O conceito de “acoplamento estrutural” leva Luhmann a afirmar que uma dimensão da totalidade social (a econômica ou a cultura), e seus estratos (subsistemas financeiro ou educacional) atuam selecionando e restringindo os elementos constitutivos a partir dos quais se reprocessam seus papeis e operações sociais – por exemplo, nos sistemas sociais existem relações inequívocas entre economia e política, política e direito, direito e cultura, cultura e Estado etc. Esta visão emprestada da autopoiesis[3] sistêmica também nos ajuda a entender os mecanismos de micronarrativas próprias e endereçamentos “exclusivos” dos vários estratos sociais, como subsistemas em relação uns aos outros, sem privilegiar necessariamente nenhum deles.

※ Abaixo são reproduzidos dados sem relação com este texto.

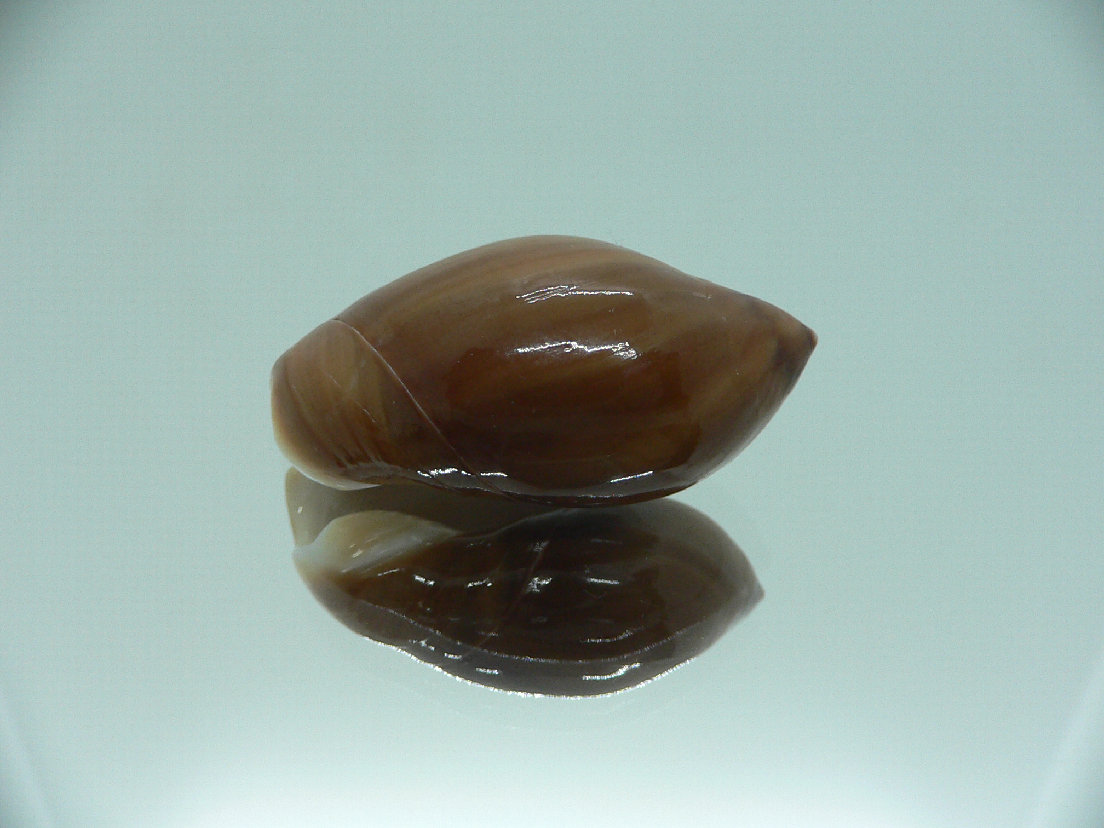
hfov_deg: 52.6
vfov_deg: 40.7
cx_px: 552
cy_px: 414
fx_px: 1116
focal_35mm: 35
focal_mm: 4.6
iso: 100
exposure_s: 1/60
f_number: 2.8
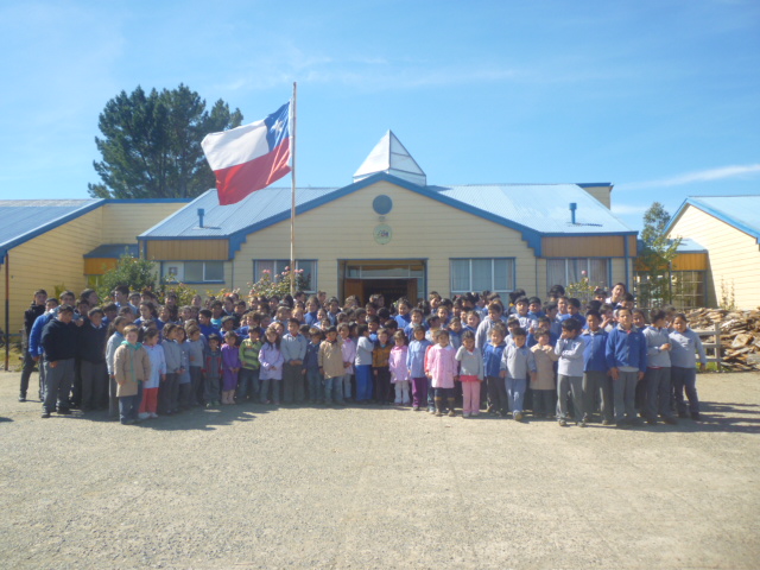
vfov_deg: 48.2
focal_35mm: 29
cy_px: 285
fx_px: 637
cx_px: 380
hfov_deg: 61.7
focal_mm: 5.2
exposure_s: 1/500
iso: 80
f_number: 3.3
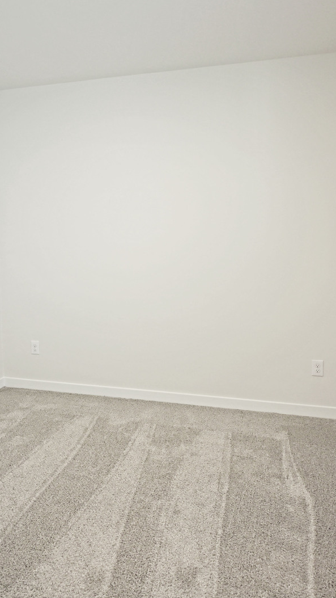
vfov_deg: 66.1
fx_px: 459
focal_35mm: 29
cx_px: 154
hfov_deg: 40.2
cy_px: 294
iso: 140
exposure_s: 1/20
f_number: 3.5
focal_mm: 12
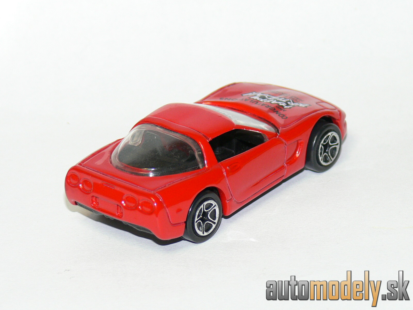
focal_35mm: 180
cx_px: 206
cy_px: 155
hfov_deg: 11.0
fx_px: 2148
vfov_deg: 8.2
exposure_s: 1/30
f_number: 3.6
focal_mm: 23.9
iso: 100
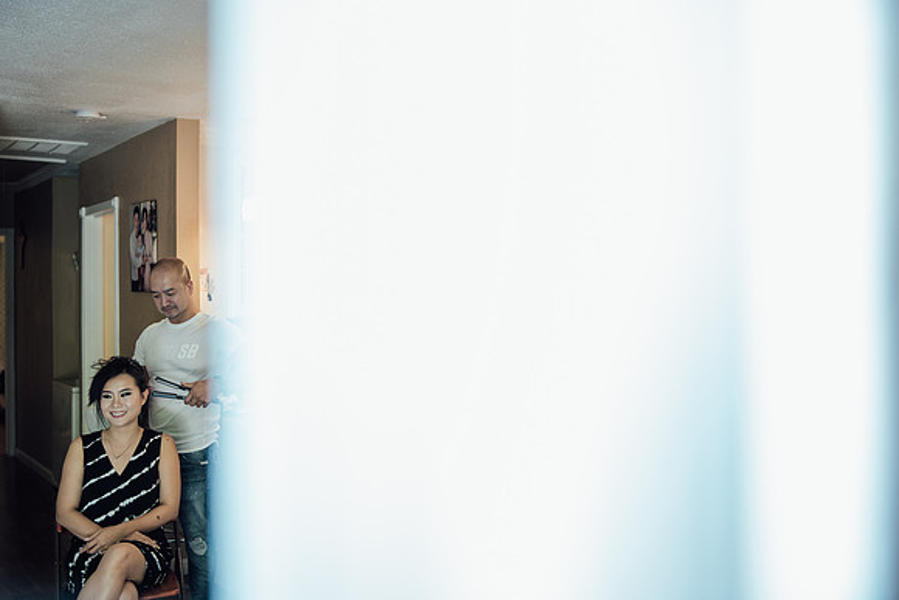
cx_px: 450
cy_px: 300
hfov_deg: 54.4
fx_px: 874
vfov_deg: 37.9
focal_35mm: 35
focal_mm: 35
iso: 400
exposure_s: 1/160
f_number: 1.4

Mais ou menos, todas as manifestações e atividades práticas da cultura (educação, arte, jurídico, político), bem como as iminentemente ideológicas (filosofia, religião), que se verificam no nível da superestrutura social, possuem sua autonomia, promovem intercâmbios entre si, por conformação, mas não com uma mesma densidade e intensidade. Isto não quer dizer, por outro lado, que não ajam sobre a estrutura econômica da produção, circulação e financiamento mercantil (sociabilidade mercantil); e também aqui não agem da mesma forma nem com a mesma intensidade – como é percebível, por exemplo, no agir estatal e jurídico sobre a economia em comparação com, por exemplo, o agir filosófico ou da arte sobre essa mesma economia.


[1] ROCHA, José Manuel de Sacadura. Sociologia Jurídica: fundamentos e fronteiras. 6ª ed. Rio de Janeiro: GEN/Forense, 2019.
[2] LUHMANN, Niklas. Introdução à teoria dos sistemas. Petrópolis: Vozes, 2009.
[3] Os conceitos de “encerramento operativo” e “acoplamento estrutural” fazem parte dos estudos sobre autopoiesis dos chilenos Maturana e Varela em sua Teoria de Sistemas. Veja-se: MATURANA, Humberto; VARELA, Francisco. De máquinas y seres vivos: autopoiesis, la organización de lo vivo. Buenos Aires, Argentina: Lumen, 2003.